Start of Block

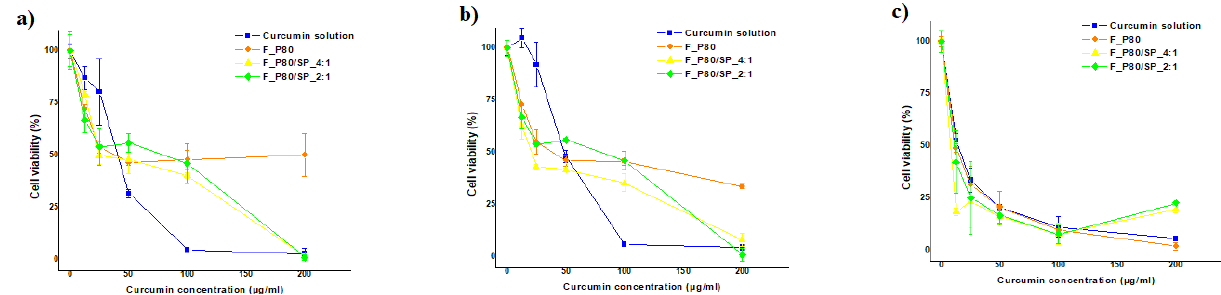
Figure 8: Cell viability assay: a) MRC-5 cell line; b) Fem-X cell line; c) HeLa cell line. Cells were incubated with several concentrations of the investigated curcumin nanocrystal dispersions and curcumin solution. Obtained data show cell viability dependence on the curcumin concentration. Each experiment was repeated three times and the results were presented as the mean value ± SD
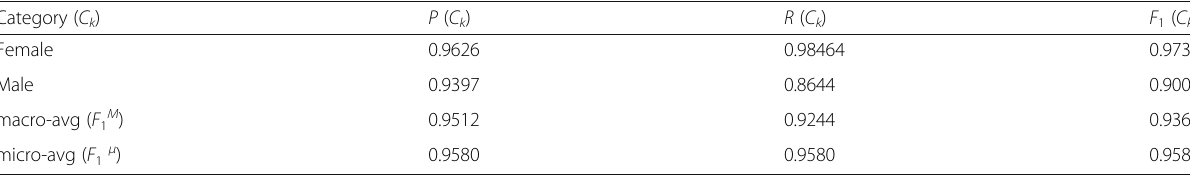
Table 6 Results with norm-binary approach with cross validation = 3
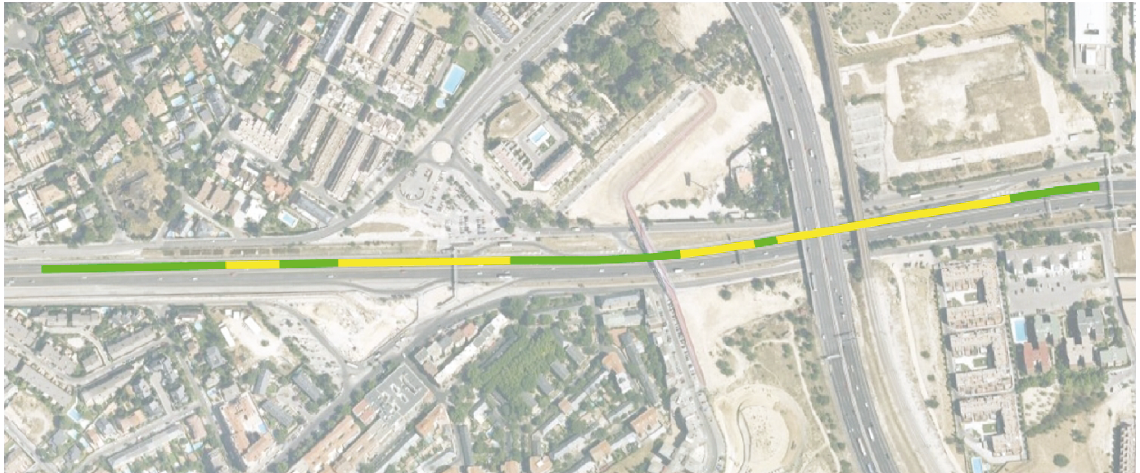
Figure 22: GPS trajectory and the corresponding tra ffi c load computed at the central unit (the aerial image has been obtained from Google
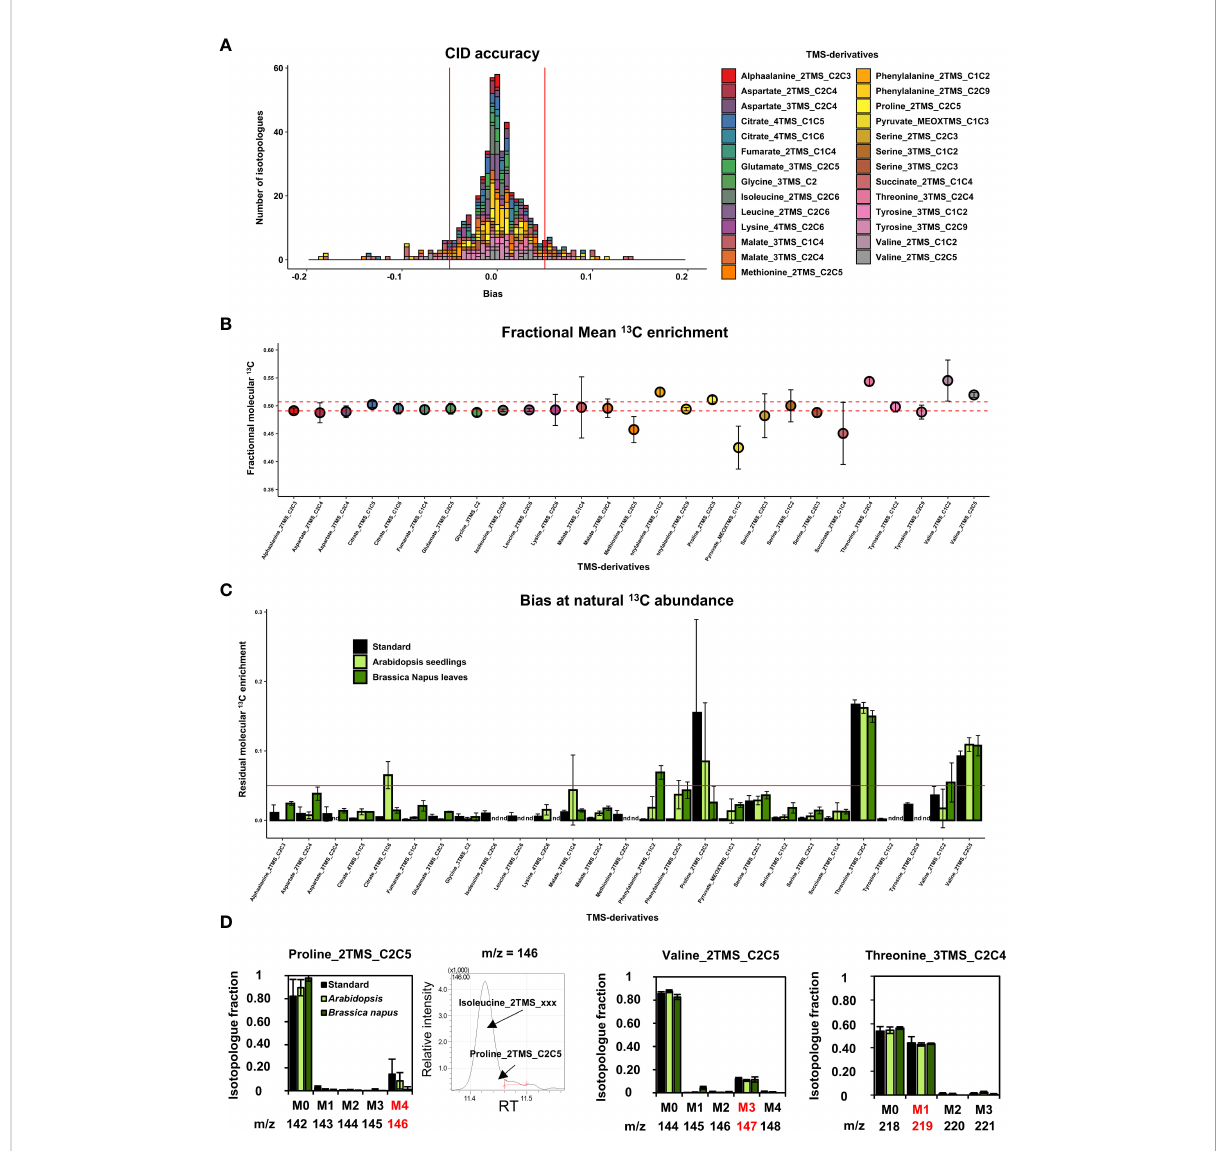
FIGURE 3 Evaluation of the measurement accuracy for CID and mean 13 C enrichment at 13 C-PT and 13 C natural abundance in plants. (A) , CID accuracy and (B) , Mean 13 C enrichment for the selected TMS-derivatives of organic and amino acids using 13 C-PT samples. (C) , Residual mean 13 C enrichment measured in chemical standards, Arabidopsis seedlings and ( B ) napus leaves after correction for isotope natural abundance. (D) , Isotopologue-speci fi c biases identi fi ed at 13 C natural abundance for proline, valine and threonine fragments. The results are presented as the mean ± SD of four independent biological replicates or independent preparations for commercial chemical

End of Block

◆ **What is required**:
Exactly repeat only the lines from the one with "Figure 22: GPS" to the closing line above, both included, and omit every picture.

◆ **Answer to this problem**:
Figure 22: GPS trajectory and the corresponding tra ffi c load computed at the central unit (the aerial image has been obtained from Google
FIGURE 3 Evaluation of the measurement accuracy for CID and mean 13 C enrichment at 13 C-PT and 13 C natural abundance in plants. (A) , CID accuracy and (B) , Mean 13 C enrichment for the selected TMS-derivatives of organic and amino acids using 13 C-PT samples. (C) , Residual mean 13 C enrichment measured in chemical standards, Arabidopsis seedlings and ( B ) napus leaves after correction for isotope natural abundance. (D) , Isotopologue-speci fi c biases identi fi ed at 13 C natural abundance for proline, valine and threonine fragments. The results are presented as the mean ± SD of four independent biological replicates or independent preparations for commercial chemical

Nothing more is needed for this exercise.